TEXT EXTRACT =>
>>>>>

With the rise of “conversational experiences,” just about every business function — from marketing to commerce to support — must be redesigned to be conversational. The greatest impact felt due to conversational marketing is that businesses interact with far more consumer prospects than they do with paying customers. Each one of us will soon be experiencing this as a target, if we aren't already.
However, it’s merely the latest phase in the evolution of marketing. The earliest phase was known as “outbound marketing” and consisted of broadcasting key messages to vast audiences through media along the lines of print and television. The next phase was “inbound marketing,” which meant creating interesting content and micro-targeting users via social media and bulk email campaigns. This newer phase involves having one-on-one conversations with customers to ultimately build long-lasting relationships.
It's a gigantic transition from the one-too-many, “yell-and-sell” style campaigns to one-on-one, “chat-and-connect” conversations. The modern opportunity is to build an ongoing, personal, deep relationship with the individual customer. At the same time, marketers must be more deliberate, since it's so much harder to fake a relationship than it is to fake a transient ad or marketing message. Today, a brand must become an assistant, friend, adviser and guide. These conversational interactions are far more substantial and consequential.
Brands now must be much more personal. Instead of broad, high-level key messages, each brand must now individualize messages. What value can I bring this particular customer? Instead of having the customer herself map the brand messages to their personal situation, the brand has to map their individual offers to the customer's personal, ever-evolving situation.
That means brands will also need to remember prior conversations and maintain context in all future conversations since it's terribly frustrating for the user to repeat already-provided context.

<<<<<

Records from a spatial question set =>
>>>>>

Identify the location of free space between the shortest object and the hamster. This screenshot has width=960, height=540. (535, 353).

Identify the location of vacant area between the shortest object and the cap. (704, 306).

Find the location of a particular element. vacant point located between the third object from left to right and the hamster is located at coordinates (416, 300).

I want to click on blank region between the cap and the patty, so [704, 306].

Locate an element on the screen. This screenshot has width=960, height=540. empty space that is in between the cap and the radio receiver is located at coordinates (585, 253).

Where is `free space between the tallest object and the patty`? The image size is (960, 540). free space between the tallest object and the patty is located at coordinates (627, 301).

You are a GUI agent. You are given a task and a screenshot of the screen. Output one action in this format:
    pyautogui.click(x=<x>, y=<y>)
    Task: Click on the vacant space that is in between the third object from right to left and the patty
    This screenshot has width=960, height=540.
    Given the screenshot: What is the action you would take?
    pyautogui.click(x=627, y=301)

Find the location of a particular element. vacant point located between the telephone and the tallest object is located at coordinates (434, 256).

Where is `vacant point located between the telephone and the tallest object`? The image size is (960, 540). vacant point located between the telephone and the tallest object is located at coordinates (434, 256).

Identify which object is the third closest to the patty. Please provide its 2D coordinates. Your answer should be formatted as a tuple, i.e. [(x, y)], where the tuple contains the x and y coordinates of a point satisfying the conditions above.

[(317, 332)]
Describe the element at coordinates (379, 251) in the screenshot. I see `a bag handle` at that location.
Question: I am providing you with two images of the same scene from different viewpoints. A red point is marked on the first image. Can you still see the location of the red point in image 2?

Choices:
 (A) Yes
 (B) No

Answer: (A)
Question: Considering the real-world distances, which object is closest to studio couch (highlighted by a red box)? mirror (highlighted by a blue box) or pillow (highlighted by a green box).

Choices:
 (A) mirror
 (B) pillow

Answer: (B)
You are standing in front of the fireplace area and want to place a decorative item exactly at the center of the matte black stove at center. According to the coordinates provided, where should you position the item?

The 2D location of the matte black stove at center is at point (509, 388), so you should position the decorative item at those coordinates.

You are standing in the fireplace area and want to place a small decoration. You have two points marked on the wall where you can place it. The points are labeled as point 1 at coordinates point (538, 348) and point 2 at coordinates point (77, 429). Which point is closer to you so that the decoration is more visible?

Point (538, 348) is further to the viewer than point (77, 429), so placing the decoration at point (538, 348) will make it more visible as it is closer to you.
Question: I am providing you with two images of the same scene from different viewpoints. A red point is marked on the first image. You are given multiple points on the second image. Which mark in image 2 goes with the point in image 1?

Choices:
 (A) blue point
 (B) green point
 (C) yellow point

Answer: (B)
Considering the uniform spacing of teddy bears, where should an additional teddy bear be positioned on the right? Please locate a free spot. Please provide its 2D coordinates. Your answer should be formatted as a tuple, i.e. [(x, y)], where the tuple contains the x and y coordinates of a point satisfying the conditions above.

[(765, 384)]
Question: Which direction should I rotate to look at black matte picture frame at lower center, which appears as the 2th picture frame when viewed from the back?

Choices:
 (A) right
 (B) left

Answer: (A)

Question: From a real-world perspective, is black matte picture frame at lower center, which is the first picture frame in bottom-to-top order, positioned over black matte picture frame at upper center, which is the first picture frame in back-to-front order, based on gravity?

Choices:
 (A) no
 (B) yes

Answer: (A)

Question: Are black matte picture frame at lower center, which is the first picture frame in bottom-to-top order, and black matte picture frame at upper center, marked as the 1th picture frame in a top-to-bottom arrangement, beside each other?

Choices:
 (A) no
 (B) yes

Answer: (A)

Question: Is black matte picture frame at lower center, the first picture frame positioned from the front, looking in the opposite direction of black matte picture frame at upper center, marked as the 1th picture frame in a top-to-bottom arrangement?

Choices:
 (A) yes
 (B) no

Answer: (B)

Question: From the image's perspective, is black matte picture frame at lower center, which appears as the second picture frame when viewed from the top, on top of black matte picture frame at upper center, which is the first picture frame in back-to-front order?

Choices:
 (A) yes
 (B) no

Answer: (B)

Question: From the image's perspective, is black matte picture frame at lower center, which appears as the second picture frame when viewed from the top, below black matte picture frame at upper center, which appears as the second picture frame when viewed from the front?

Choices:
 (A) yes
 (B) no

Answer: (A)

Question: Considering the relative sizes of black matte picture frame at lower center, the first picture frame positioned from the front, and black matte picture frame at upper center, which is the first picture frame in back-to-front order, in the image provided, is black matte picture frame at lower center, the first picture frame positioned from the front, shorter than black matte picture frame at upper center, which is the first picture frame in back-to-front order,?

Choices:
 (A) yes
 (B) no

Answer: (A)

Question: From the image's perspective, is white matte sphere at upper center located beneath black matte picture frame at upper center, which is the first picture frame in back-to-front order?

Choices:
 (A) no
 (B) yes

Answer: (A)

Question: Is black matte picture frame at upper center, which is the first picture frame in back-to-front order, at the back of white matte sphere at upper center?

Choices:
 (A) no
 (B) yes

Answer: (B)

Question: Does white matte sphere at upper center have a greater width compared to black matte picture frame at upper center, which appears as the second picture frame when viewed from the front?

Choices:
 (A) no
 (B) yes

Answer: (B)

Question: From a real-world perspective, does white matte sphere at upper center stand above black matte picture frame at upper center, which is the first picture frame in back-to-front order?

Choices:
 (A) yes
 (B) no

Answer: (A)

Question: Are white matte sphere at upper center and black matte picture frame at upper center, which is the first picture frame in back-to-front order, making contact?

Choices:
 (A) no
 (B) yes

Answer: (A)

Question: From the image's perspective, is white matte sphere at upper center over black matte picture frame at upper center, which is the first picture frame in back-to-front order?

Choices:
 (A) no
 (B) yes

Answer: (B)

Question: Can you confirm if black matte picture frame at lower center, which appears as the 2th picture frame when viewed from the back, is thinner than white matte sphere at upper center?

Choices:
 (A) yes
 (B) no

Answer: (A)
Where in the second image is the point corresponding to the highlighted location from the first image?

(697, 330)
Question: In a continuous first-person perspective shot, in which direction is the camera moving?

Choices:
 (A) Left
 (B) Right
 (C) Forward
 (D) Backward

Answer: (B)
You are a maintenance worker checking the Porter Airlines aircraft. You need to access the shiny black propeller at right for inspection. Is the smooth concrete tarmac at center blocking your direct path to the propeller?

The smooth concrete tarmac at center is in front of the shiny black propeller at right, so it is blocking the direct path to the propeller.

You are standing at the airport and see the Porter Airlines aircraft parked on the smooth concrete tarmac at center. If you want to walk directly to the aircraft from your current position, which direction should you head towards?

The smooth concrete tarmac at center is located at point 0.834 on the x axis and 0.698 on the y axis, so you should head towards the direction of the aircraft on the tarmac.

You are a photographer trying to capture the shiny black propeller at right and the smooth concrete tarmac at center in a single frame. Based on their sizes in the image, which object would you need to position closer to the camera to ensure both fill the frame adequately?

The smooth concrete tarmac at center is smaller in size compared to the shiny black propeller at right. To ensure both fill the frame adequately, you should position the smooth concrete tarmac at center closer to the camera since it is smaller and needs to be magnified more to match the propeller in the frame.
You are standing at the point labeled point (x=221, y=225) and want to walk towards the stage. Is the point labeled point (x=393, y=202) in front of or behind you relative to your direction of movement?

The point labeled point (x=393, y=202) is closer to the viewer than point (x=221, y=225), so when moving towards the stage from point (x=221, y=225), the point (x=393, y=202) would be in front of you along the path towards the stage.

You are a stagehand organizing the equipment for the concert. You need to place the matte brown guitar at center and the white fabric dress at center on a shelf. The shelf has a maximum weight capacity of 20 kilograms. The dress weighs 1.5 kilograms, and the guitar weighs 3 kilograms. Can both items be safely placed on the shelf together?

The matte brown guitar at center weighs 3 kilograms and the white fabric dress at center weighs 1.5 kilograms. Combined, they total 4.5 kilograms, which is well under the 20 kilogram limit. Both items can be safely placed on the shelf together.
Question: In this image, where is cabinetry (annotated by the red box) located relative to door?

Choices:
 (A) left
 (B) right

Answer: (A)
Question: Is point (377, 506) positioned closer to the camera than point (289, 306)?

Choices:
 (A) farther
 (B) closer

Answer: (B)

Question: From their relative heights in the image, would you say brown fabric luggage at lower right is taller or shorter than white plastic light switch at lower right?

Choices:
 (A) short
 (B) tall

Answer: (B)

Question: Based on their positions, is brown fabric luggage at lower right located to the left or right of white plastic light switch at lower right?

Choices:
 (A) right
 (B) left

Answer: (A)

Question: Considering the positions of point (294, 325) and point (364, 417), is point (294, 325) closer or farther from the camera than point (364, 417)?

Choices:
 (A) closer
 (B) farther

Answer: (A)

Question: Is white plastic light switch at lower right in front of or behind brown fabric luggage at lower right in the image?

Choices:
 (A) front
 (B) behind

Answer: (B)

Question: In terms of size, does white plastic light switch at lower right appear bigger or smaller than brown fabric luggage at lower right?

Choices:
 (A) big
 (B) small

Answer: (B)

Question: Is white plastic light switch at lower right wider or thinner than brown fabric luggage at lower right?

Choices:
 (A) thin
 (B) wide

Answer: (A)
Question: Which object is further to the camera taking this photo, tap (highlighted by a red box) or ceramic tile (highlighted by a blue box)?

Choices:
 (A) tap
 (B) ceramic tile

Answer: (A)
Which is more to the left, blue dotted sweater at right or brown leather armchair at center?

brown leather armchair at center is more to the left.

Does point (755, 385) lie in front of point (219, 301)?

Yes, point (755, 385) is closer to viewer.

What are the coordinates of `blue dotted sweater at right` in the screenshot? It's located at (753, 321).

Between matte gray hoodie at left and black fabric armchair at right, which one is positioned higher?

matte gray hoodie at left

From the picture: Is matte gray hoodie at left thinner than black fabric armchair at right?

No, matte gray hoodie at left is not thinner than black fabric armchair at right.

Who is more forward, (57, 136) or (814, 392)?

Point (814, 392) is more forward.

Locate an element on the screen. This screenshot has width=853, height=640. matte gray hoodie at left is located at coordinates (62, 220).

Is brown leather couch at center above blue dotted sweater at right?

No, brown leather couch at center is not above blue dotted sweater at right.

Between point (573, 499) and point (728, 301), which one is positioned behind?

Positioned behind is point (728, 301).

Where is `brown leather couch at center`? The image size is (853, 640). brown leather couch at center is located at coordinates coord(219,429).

<<<<<

REQUESTS =>
1. According to the conversational marketing text, what was the earliest phase of marketing called?
2. Write out the records word for word, from their first line through the line containing "I want to click".

RESULTS BY TASK =>
1. Outbound marketing.

2.
Identify the location of free space between the shortest object and the hamster. This screenshot has width=960, height=540. (535, 353).

Identify the location of vacant area between the shortest object and the cap. (704, 306).

Find the location of a particular element. vacant point located between the third object from left to right and the hamster is located at coordinates (416, 300).

I want to click on blank region between the cap and the patty, so [704, 306].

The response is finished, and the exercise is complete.